Results of the time-series models are displayed in Table 2. For model 1, which compared trends in Medicaid enrollment among substance use disorder treatment programs in Massachusetts and in the other states combined, the secular trend, before-to-after 1997, and trend after 1997 were all statistically insignificant, suggesting that no significant change developed over time, before or after 1997, when the MassHealth policy was implemented. The state variable was statistically significant (b = 17.19; SE = 5.45; P = .004), demonstrating significant differences between Massachusetts and the other states during the study period. The state * secular trend interaction was not statistically significant, but the state * before-to-after 1997 interaction was significant (b = 25.90; SE = 7.15; P = .001), as was the state * trend after 1997 interaction term (b = 4.33; SE = 1.91; P = .03), suggesting that changes in Medicaid coverage following policy implementation differed between participants in Massachusetts and those in other states (Figure 1).

TABLE 2—

Ordinary Least-Squares Regression Models Comparing Medicaid Enrollment Among Adults Entering Substance Use Disorder Treatment Programs in Massachusetts and in Comparison States Before and After 1997 MassHealth Eligibility Expansion: Treatment Episodes Data Set, 1992–2009

Independent Variables b (SE) P
Model 1a
 Constant 16.55 (3.85) <.001
 Overall secular trend −0.27 (1.35) .84
 Before-to-after 1997 −4.69 (5.06) .36
 Trend after 1997 1.07 (1.35) .43
 State 17.19 (5.45) .004
 State * overall secular trend −2.47 (1.80) .18
 State * before-to-after 1997 25.90 (7.15) .001
 State * trend after 1997 4.33 (1.91) .03
Model 2b
 Constant 35.17 (5.20) <.001
 Overall secular trend −3.05 (1.72) .09
 Before-to-after 1997 20.58 (6.82) .01
 Trend after 1997 5.59 (1.82) .01
 Homeless −8.89 (7.35) .24
 Homeless * overall secular trend 1.81 (2.43) .46
 Homeless * before-to-after 1997 4.00 (9.65) .68
 Homeless * trend after 1997 −1.45 (2.57) .58
Model 3c
 Constant 33.74 (5.35) <.001
 Overall secular trend −2.73 (1.77) .14
 Before-to-after 1997 21.21 (7.02) .01
 Trend after 1997 5.40 (1.87) .01
a

Comparison of change in Medicaid enrollment after 1997 among adults entering substance use disorder treatment programs in Massachusetts and comparison states (combined data from DC and AK, AZ, CO, HI, ID, IL, MD, MO, MT, ND, NE, NH, NJ, NV, PA, TX, and WV).

b

Comparison of the impact of MassHealth on Medicaid enrollment among homeless and housed adults entering substance use disorder treatment programs in MA.

c

Nonsignificant interactions removed.

FIGURE 1—

FIGURE 1—

Trends in Medicaid enrollment among adults entering substance use disorder treatment programs in Massachusetts and in other states: Treatment Episode Data Set, 1992–2009.

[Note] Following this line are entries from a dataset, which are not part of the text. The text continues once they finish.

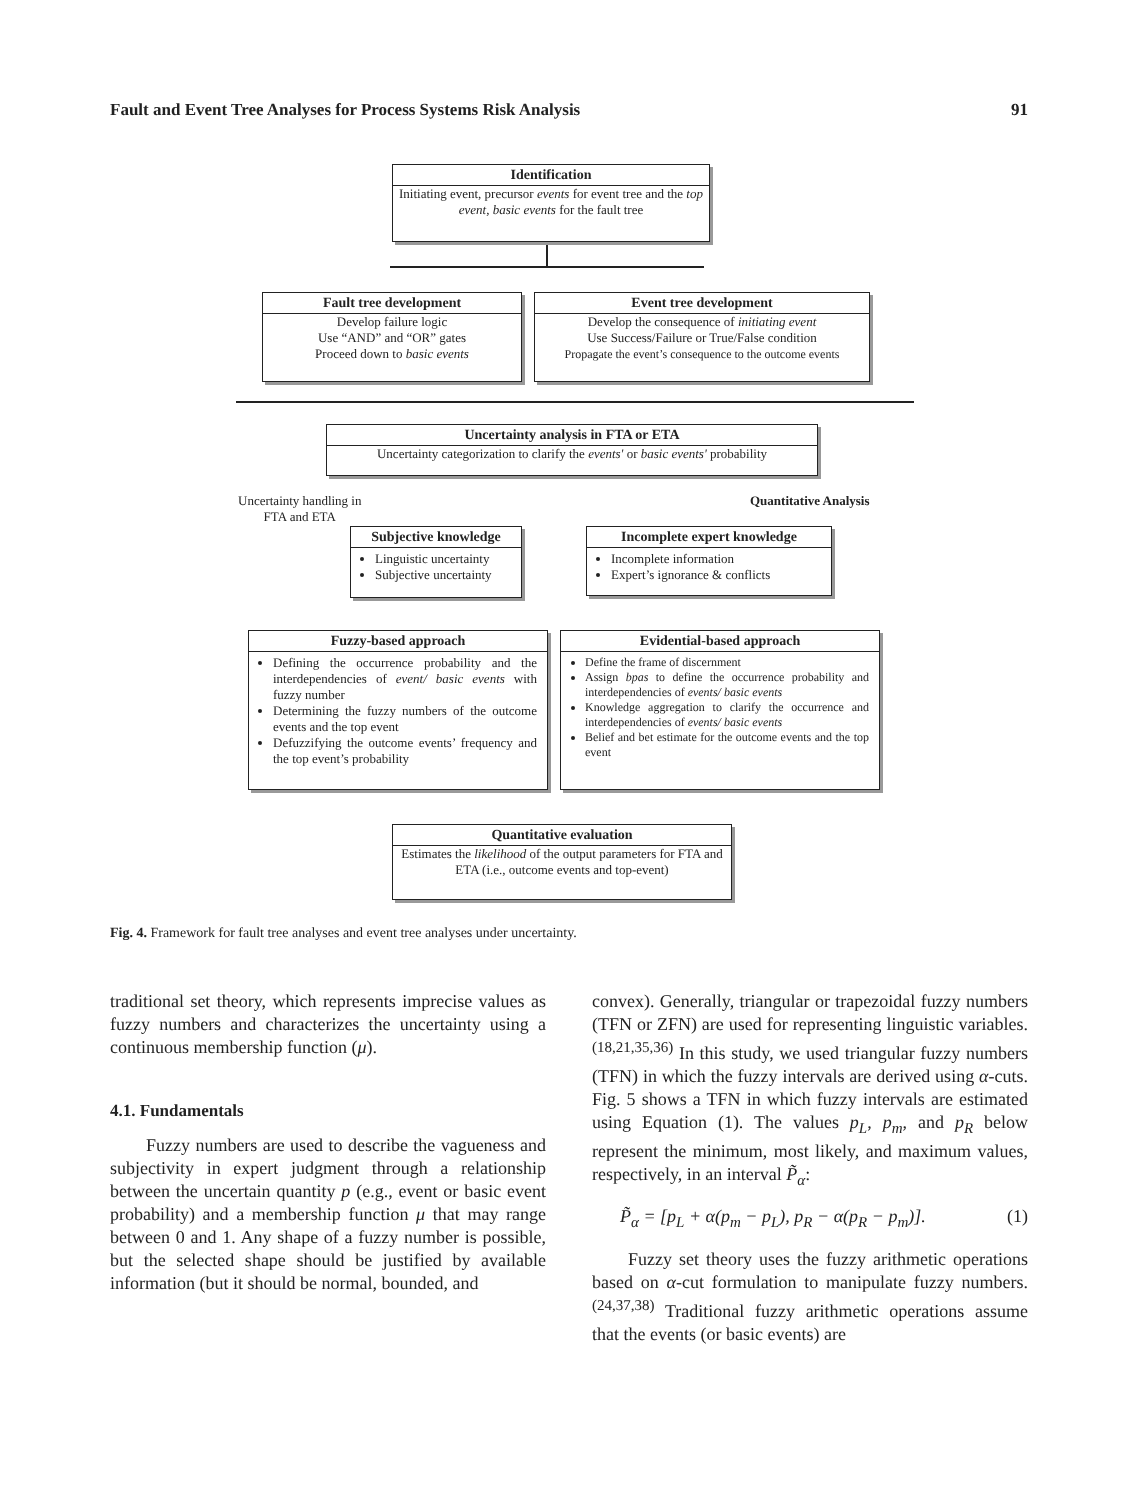Fault and Event Tree Analyses for Process Systems Risk Analysis 91
Identification
Initiating event, precursor events for event tree and the top event, basic events for the fault tree
Fault tree development
Develop failure logic
Use “AND” and “OR” gates
Proceed down to basic events
Event tree development
Develop the consequence of initiating event
Use Success/Failure or True/False condition
Propagate the event’s consequence to the outcome events
Uncertainty analysis in FTA or ETA
Uncertainty categorization to clarify the events' or basic events' probability
Uncertainty handling in
FTA and ETA
Quantitative Analysis
Subjective knowledge
Linguistic uncertainty
Subjective uncertainty
Incomplete expert knowledge
Incomplete information
Expert’s ignorance & conflicts
Fuzzy-based approach
Defining the occurrence probability and the interdependencies of event/ basic events with fuzzy number
Determining the fuzzy numbers of the outcome events and the top event
Defuzzifying the outcome events’ frequency and the top event’s probability
Evidential-based approach
Define the frame of discernment
Assign bpas to define the occurrence probability and interdependencies of events/ basic events
Knowledge aggregation to clarify the occurrence and interdependencies of events/ basic events
Belief and bet estimate for the outcome events and the top event
Quantitative evaluation
Estimates the likelihood of the output parameters for FTA and ETA (i.e., outcome events and top-event)
Fig. 4. Framework for fault tree analyses and event tree analyses under uncertainty.
traditional set theory, which represents imprecise values as fuzzy numbers and characterizes the uncertainty using a continuous membership function (μ).
4.1. Fundamentals
Fuzzy numbers are used to describe the vagueness and subjectivity in expert judgment through a relationship between the uncertain quantity p (e.g., event or basic event probability) and a membership function μ that may range between 0 and 1. Any shape of a fuzzy number is possible, but the selected shape should be justified by available information (but it should be normal, bounded, and
convex). Generally, triangular or trapezoidal fuzzy numbers (TFN or ZFN) are used for representing linguistic variables.<sup>(18,21,35,36)</sup> In this study, we used triangular fuzzy numbers (TFN) in which the fuzzy intervals are derived using α-cuts. Fig. 5 shows a TFN in which fuzzy intervals are estimated using Equation (1). The values p<sub>L</sub>, p<sub>m</sub>, and p<sub>R</sub> below represent the minimum, most likely, and maximum values, respectively, in an interval P̃<sub>α</sub>:
P̃<sub>α</sub> = [p<sub>L</sub> + α(p<sub>m</sub> − p<sub>L</sub>), p<sub>R</sub> − α(p<sub>R</sub> − p<sub>m</sub>)]. (1)
Fuzzy set theory uses the fuzzy arithmetic operations based on α-cut formulation to manipulate fuzzy numbers.<sup>(24,37,38)</sup> Traditional fuzzy arithmetic operations assume that the events (or basic events) are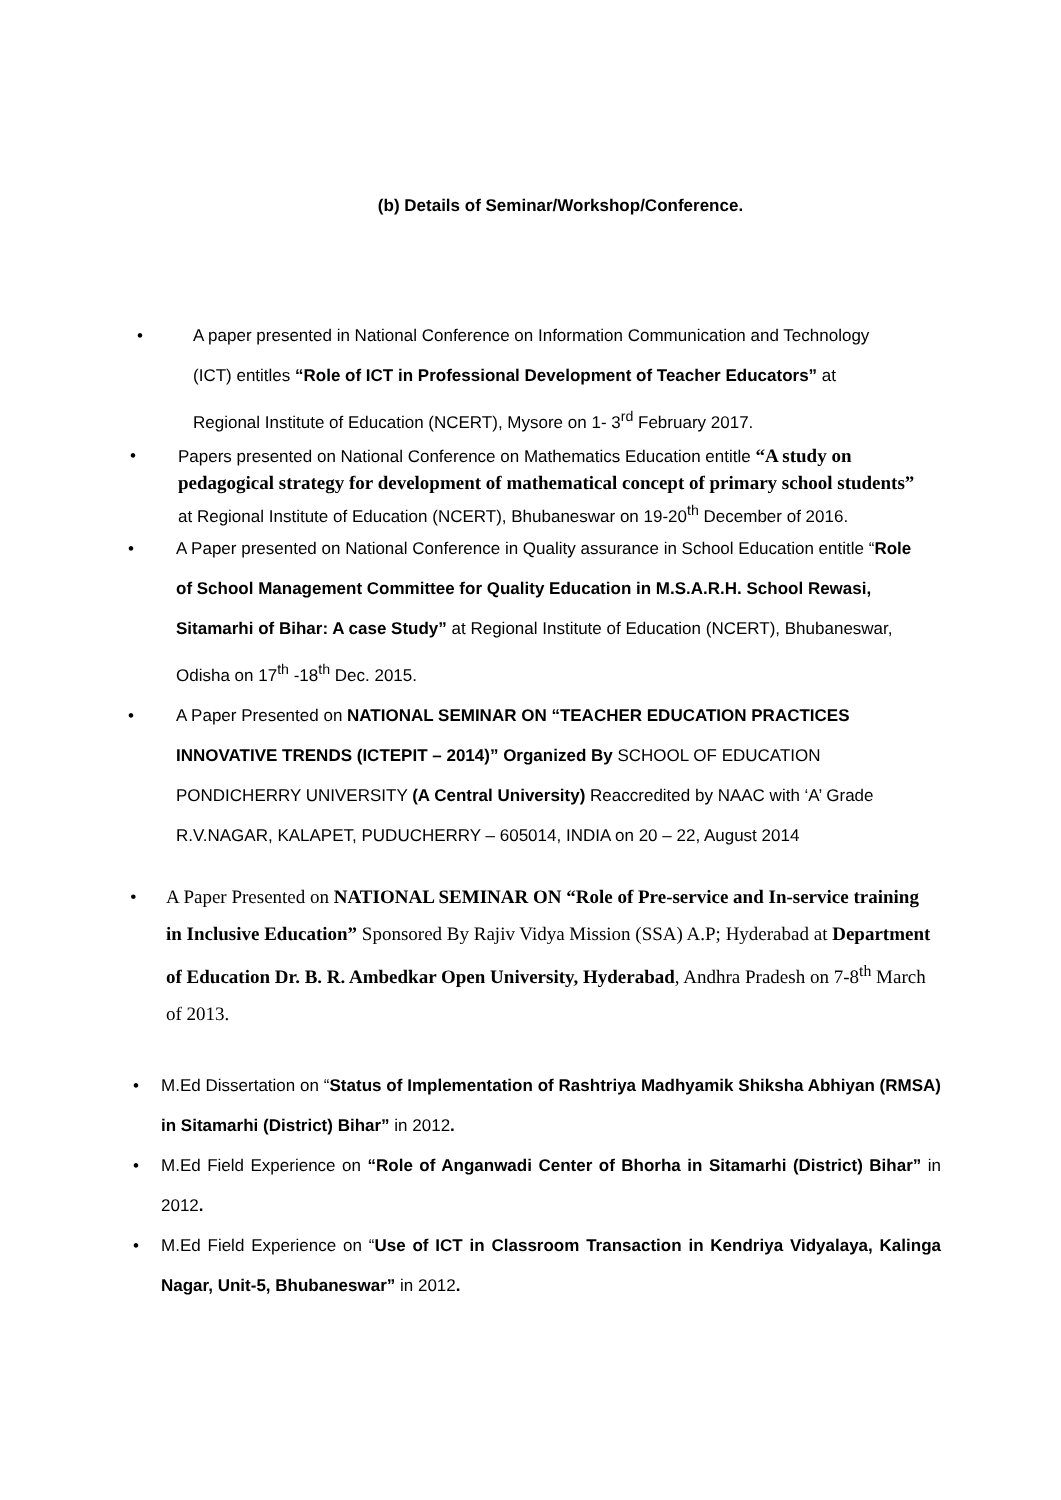(b) Details of Seminar/Workshop/Conference.
• A paper presented in National Conference on Information Communication and Technology (ICT) entitles “Role of ICT in Professional Development of Teacher Educators” at Regional Institute of Education (NCERT), Mysore on 1- 3<sup>rd</sup> February 2017.
• Papers presented on National Conference on Mathematics Education entitle “A study on pedagogical strategy for development of mathematical concept of primary school students” at Regional Institute of Education (NCERT), Bhubaneswar on 19-20<sup>th</sup> December of 2016.
• A Paper presented on National Conference in Quality assurance in School Education entitle “Role of School Management Committee for Quality Education in M.S.A.R.H. School Rewasi, Sitamarhi of Bihar: A case Study” at Regional Institute of Education (NCERT), Bhubaneswar, Odisha on 17<sup>th</sup> -18<sup>th</sup> Dec. 2015.
• A Paper Presented on NATIONAL SEMINAR ON “TEACHER EDUCATION PRACTICES INNOVATIVE TRENDS (ICTEPIT – 2014)” Organized By SCHOOL OF EDUCATION PONDICHERRY UNIVERSITY (A Central University) Reaccredited by NAAC with ‘A’ Grade R.V.NAGAR, KALAPET, PUDUCHERRY – 605014, INDIA on 20 – 22, August 2014
• A Paper Presented on NATIONAL SEMINAR ON “Role of Pre-service and In-service training in Inclusive Education” Sponsored By Rajiv Vidya Mission (SSA) A.P; Hyderabad at Department of Education Dr. B. R. Ambedkar Open University, Hyderabad, Andhra Pradesh on 7-8<sup>th</sup> March of 2013.
• M.Ed Dissertation on “Status of Implementation of Rashtriya Madhyamik Shiksha Abhiyan (RMSA) in Sitamarhi (District) Bihar” in 2012.
• M.Ed Field Experience on “Role of Anganwadi Center of Bhorha in Sitamarhi (District) Bihar” in 2012.
• M.Ed Field Experience on “Use of ICT in Classroom Transaction in Kendriya Vidyalaya, Kalinga Nagar, Unit-5, Bhubaneswar” in 2012.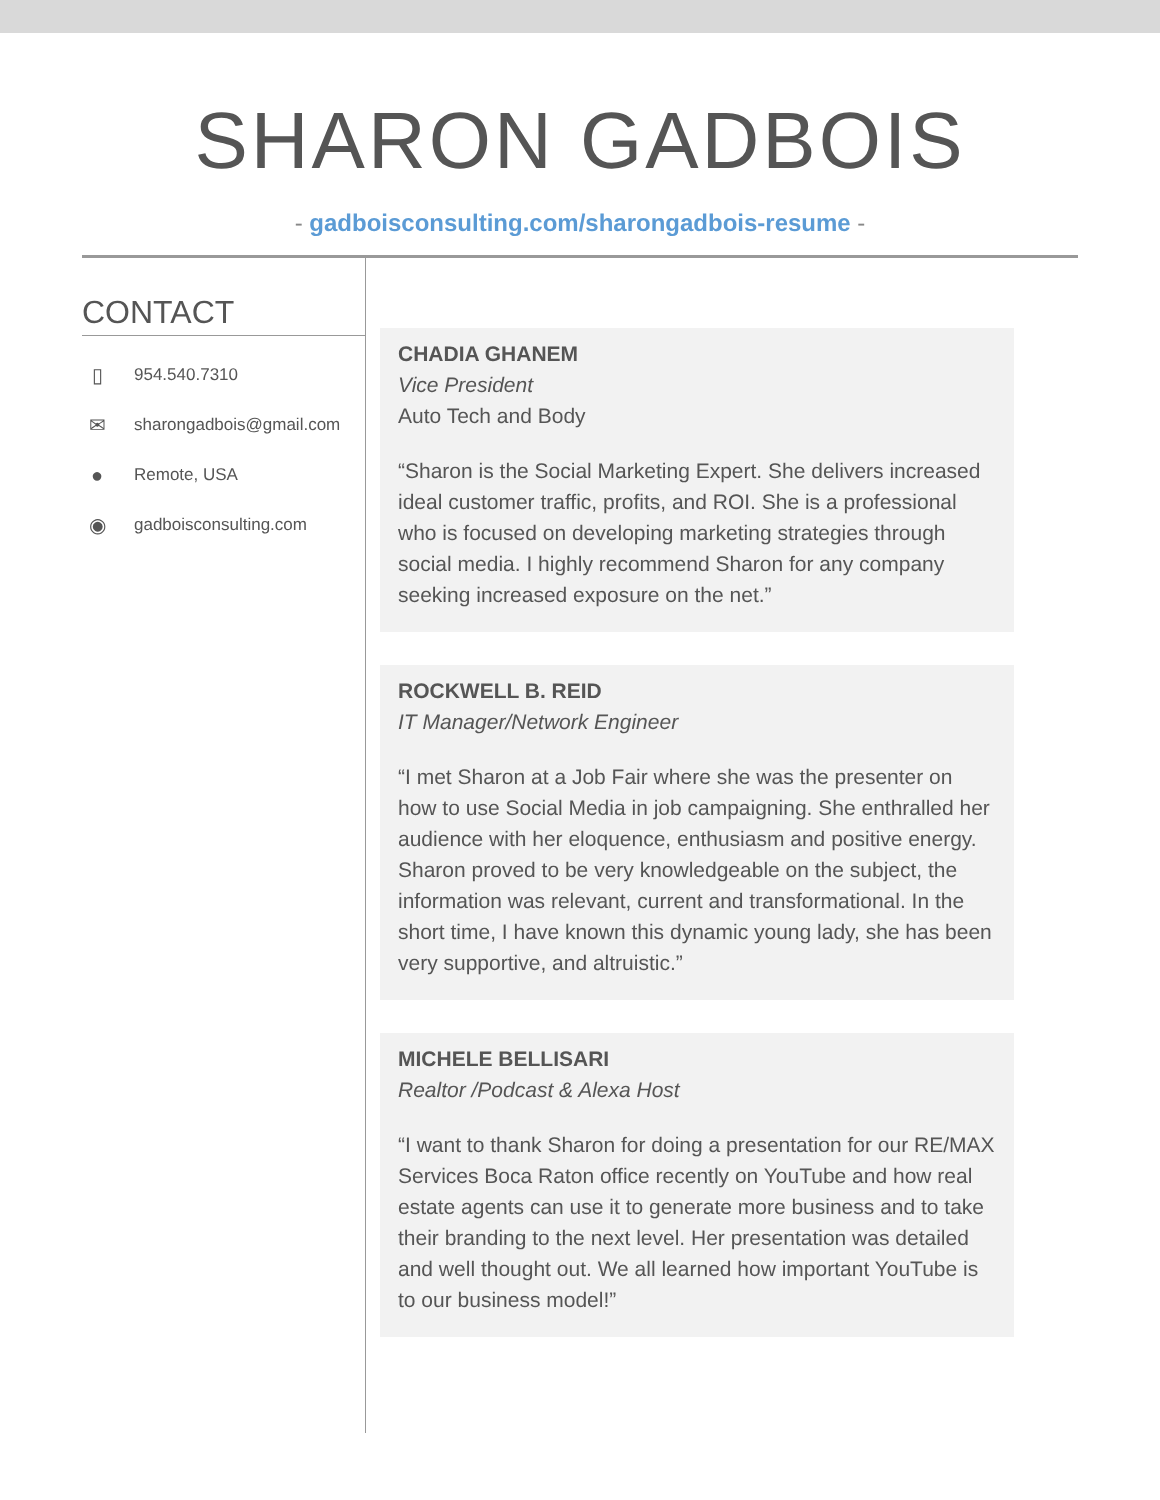SHARON GADBOIS
- gadboisconsulting.com/sharongadbois-resume -
CONTACT
▯ 954.540.7310
✉ sharongadbois@gmail.com
● Remote, USA
◉ gadboisconsulting.com
CHADIA GHANEM
Vice President
Auto Tech and Body
“Sharon is the Social Marketing Expert. She delivers increased ideal customer traffic, profits, and ROI. She is a professional who is focused on developing marketing strategies through social media. I highly recommend Sharon for any company seeking increased exposure on the net.”
ROCKWELL B. REID
IT Manager/Network Engineer
“I met Sharon at a Job Fair where she was the presenter on how to use Social Media in job campaigning. She enthralled her audience with her eloquence, enthusiasm and positive energy. Sharon proved to be very knowledgeable on the subject, the information was relevant, current and transformational. In the short time, I have known this dynamic young lady, she has been very supportive, and altruistic.”
MICHELE BELLISARI
Realtor /Podcast & Alexa Host
“I want to thank Sharon for doing a presentation for our RE/MAX Services Boca Raton office recently on YouTube and how real estate agents can use it to generate more business and to take their branding to the next level. Her presentation was detailed and well thought out. We all learned how important YouTube is to our business model!”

In model 2, which was limited to the state of Massachusetts, none of the interaction terms were statistically significant, indicating that the effect of MassHealth on Medicaid enrollment was similar among the homeless and housed in Massachusetts. Furthermore, we found no differences between the homeless and housed with regard to enrollment. However, the analyses revealed a statistically significant increase in percentage points after policy implementation in both the homeless and housed groups (Figure 2). Because the interaction terms were not statistically significant, we removed them from the final model for estimating the magnitude of change in enrollment after implementation. Results of these analyses demonstrated an average increase of more than 21 percentage points after implementation (b = 21.21; SE = 7.02; P = .01) and an additional average increase of more than 5 percentage points per year (b = 5.40; SE = 1.87; P = .01) following implementation.

FIGURE 2—

FIGURE 2—

Trends in Medicaid enrollment among homeless and housed adults entering substance use disorder treatment programs in Massachusetts before and after implementation of MassHealth program in 1997: Treatment Episode Data Set, 1992–2009.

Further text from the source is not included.